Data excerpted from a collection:

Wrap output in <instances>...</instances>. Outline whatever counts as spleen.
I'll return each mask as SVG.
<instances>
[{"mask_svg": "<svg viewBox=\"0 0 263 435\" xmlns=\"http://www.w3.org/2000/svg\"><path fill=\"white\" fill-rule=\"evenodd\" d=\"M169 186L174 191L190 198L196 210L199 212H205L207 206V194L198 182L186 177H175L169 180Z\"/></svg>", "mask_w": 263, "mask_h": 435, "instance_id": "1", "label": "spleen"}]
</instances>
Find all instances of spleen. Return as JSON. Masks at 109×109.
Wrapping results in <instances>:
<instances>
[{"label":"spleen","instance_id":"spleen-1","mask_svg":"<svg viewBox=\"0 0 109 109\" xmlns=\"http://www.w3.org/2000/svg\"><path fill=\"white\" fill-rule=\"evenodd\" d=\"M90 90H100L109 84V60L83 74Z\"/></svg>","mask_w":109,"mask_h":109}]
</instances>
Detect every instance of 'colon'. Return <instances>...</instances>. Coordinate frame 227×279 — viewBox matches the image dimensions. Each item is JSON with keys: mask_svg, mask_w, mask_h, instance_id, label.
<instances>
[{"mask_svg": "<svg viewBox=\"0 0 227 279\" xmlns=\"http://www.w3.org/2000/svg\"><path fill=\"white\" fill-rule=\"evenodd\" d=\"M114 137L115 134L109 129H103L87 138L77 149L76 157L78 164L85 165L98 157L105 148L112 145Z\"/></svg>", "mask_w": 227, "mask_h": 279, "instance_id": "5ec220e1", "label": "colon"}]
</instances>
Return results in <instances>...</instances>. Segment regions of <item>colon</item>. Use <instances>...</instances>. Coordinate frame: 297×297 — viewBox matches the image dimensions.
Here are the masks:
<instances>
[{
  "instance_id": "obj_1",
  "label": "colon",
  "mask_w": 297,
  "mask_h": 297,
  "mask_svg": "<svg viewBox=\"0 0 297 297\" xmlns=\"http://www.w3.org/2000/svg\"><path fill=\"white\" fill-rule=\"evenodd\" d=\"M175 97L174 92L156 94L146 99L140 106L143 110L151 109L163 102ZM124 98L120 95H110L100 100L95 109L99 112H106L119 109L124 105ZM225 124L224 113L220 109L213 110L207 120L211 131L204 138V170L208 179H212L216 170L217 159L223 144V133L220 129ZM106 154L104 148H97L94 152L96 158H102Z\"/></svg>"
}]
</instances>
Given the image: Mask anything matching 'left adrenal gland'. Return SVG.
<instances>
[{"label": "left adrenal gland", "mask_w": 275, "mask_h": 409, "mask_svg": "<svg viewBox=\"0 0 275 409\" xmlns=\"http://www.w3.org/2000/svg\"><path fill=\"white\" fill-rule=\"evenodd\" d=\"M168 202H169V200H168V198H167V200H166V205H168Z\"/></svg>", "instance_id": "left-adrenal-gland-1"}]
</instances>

## YOUR OBJECTIVE
Locate every line in the data above that contains the string "adrenal", treating uppercase and lowercase as different, and copy each of those lines.

## OUTPUT FOR THIS TASK
Given the image: Mask anything matching 'left adrenal gland'. Return SVG.
[{"label": "left adrenal gland", "mask_w": 275, "mask_h": 409, "mask_svg": "<svg viewBox=\"0 0 275 409\" xmlns=\"http://www.w3.org/2000/svg\"><path fill=\"white\" fill-rule=\"evenodd\" d=\"M168 202H169V200H168V198H167V200H166V205H168Z\"/></svg>", "instance_id": "left-adrenal-gland-1"}]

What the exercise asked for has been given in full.